護憲政党が憲法9条違反の政府を攻めきれない理由がそこにあった。日本国民が憲法9条と日米安保という矛盾した方針をともに受け入れてきた理由がそこにあった。

 ところが今度の新防衛大綱は、政府にとってのこの宝物を軽率にもあっさり捨て去った。防衛問題で苦労させられてきた良識ある先輩官僚たちは、後輩官僚たちの軽率さと、対米従属ぶりに怒っていることだろう。俺たちの苦労はなんだったのか、と。


日本の防衛政策を悩ませる3つの問題!

 パンドラの箱が開かれて多くの問題が飛び出してくるだろう。この中で、私は特に次の3つの問題をここで指摘しておきたい。

 一つはフリーハンドになったこれからの防衛政策の一つひとつが、一方において護憲派から憲法9条違反だと責められる。そして他方において、改憲派からは憲法違反の安保政策が次々と要求されることになる。その板ばさみになって政権は絶えず漂流することになる。これである。

 二つ目は中国、北朝鮮との緊張関係に悩み続ける事になる。平和主義者はもとより、良識ある国民や経済人なら、日本の将来は中国との共存共栄しかないことを知っている。北朝鮮との対決よりも北朝鮮との国交正常化の実現が望ましい事を知っている。

 しかしその一方で、愛国・反動主義的な立場の国民は、中国、北朝鮮に対する国民世論の警戒感を利用する形で、両国に対する軍事力の強化を求めるよう要求する。

 三つ目は米国の「テロとの戦い」に巻き込まれる危険性が一層高まることである。今度の新防衛大綱には、奇妙な事に「テロとの戦い」への言及がほとんどない。しかし、言うまでもなく、米国の安全保障政策の最大の関心は中東である。パレスチナ問題であり、そこから来るテロの脅威であり、そしてイラン・イスラエル戦争の可能性である。

 米軍は、在日米軍基地をそのために利用してきた。米軍は日本の基地からアフガニスタン、イラク、パキスタンなどにおける「テロとの戦い」に出兵していった。

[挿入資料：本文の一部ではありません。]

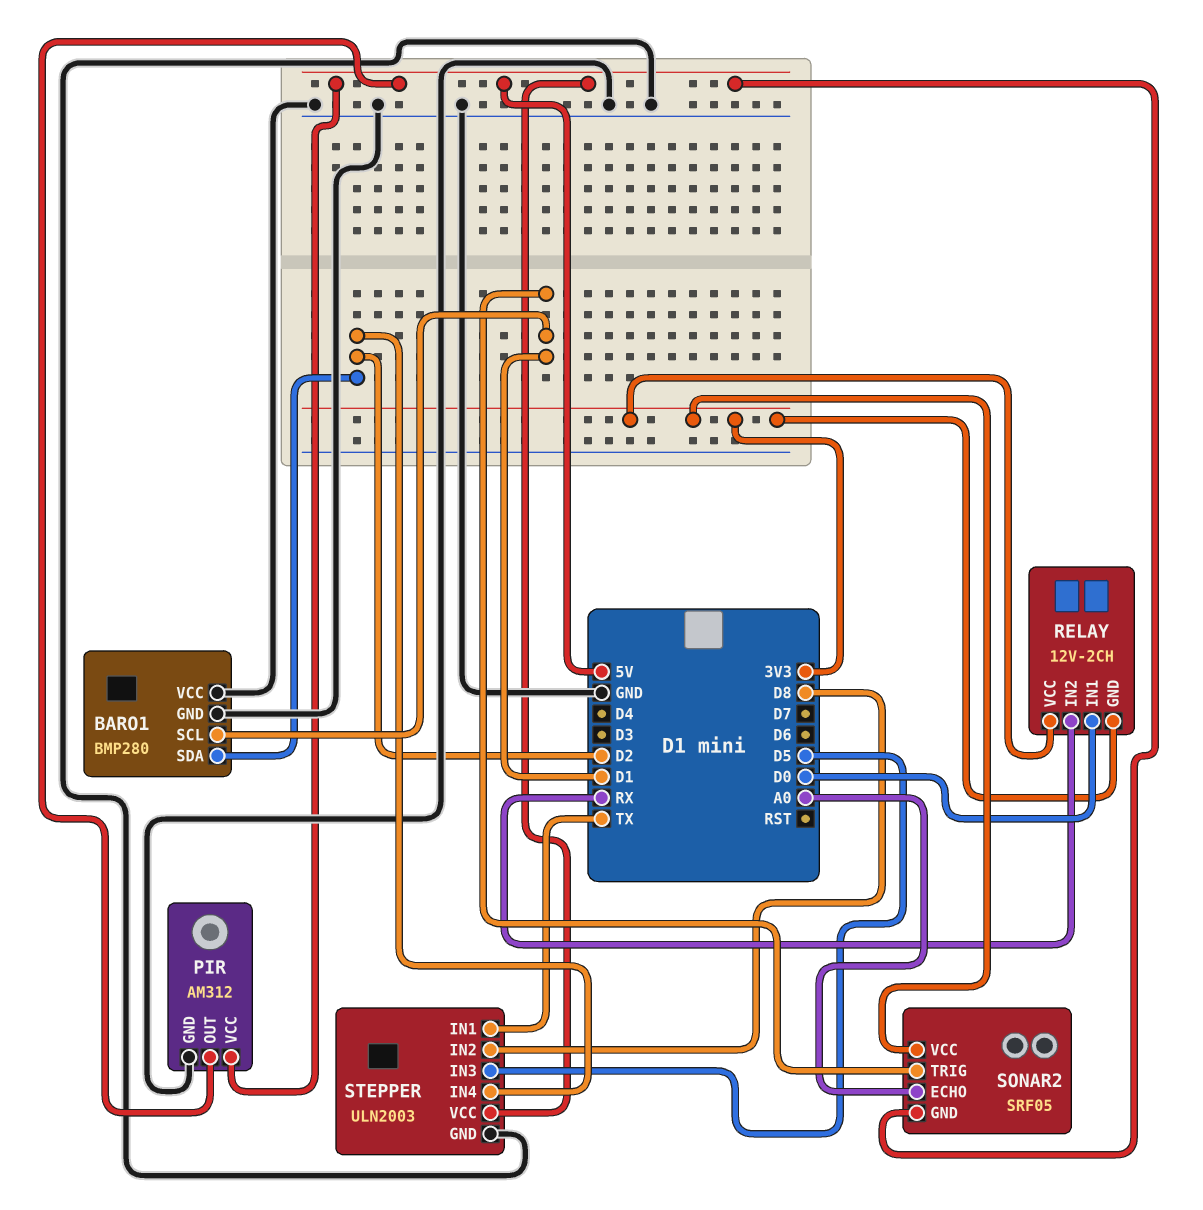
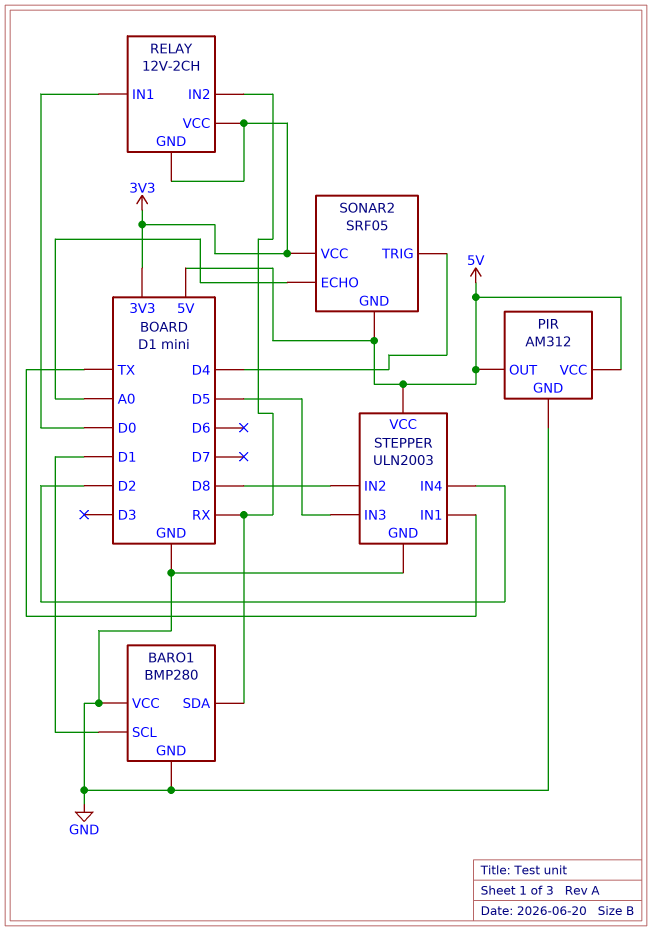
BARO1 pin SDA: D2 -> RX
SONAR2 pin TRIG: D1 -> D4

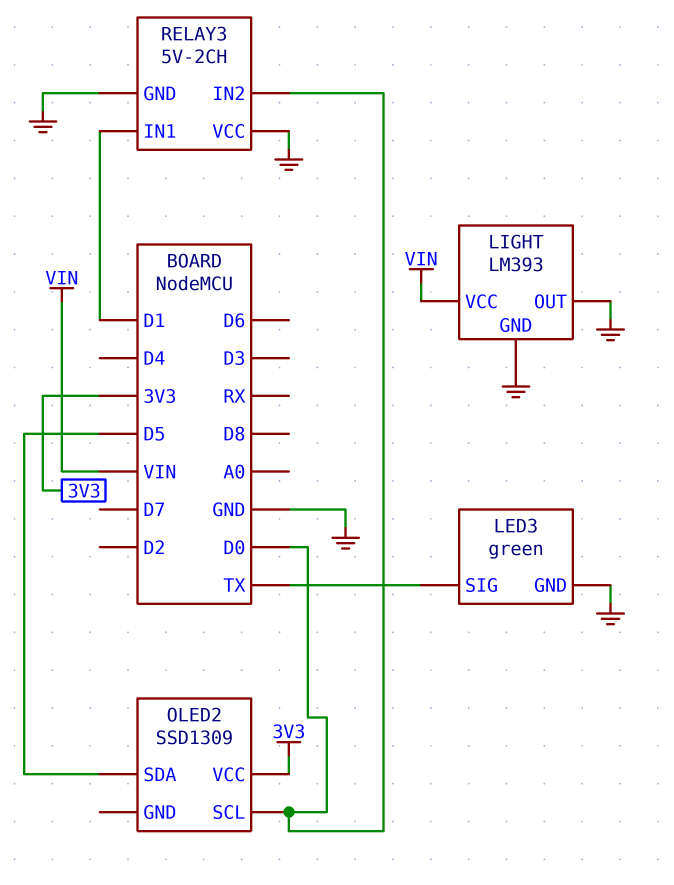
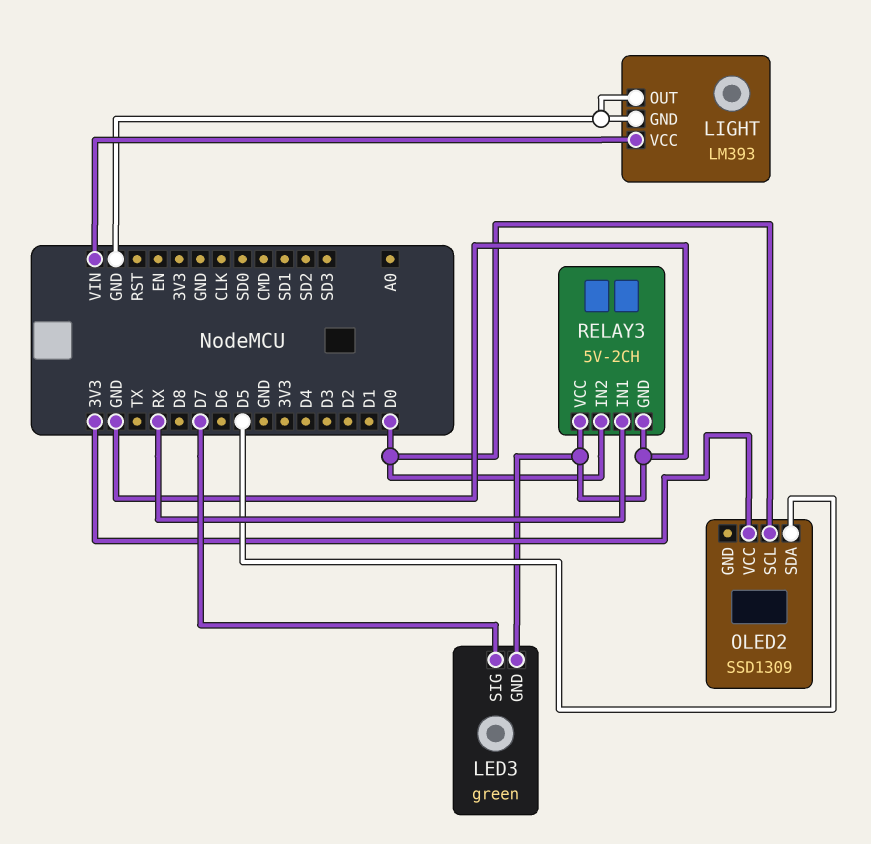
LED3 pin SIG: TX -> D7
RELAY3 pin IN1: D1 -> RX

 そして米国の「テロとの戦い」はこれから激しさを増す事はあってもなくなることはない。日本の防衛政策は、日本の防衛とは何の関係もない米国の「テロとの戦い」への協力要請に悩まされる事になる。


私はあえて新防衛大綱を歓迎する!

 逆説的に言えば、私はあえて今回の新防衛計画大綱を歓迎する。新防衛大綱はわが国の防衛政策のパンドラの箱を開けてしまった。国民も目覚めるだろう。 わが国の防衛政策はどうあるべきか、と。

 対米従属の日米安保体制や無条件の日米同盟重視の政策が、果たして日本の将来にとって本当に有益なのか。日本は自主防衛を目指すべきではないのか。その場合、憲法9条を変えて軍事力の強化、核兵器保有の方向に行くべきなのか、それとも憲法9条を堅持して外交力によって日本の安全を守っていくべきなのか。

 これをきっかけに国会や国民の間でわが国の安保政策(または防衛政策、国防政策)について論議が活発化するなら、それこそが新防衛大綱の最大の功績であるのかもしれない。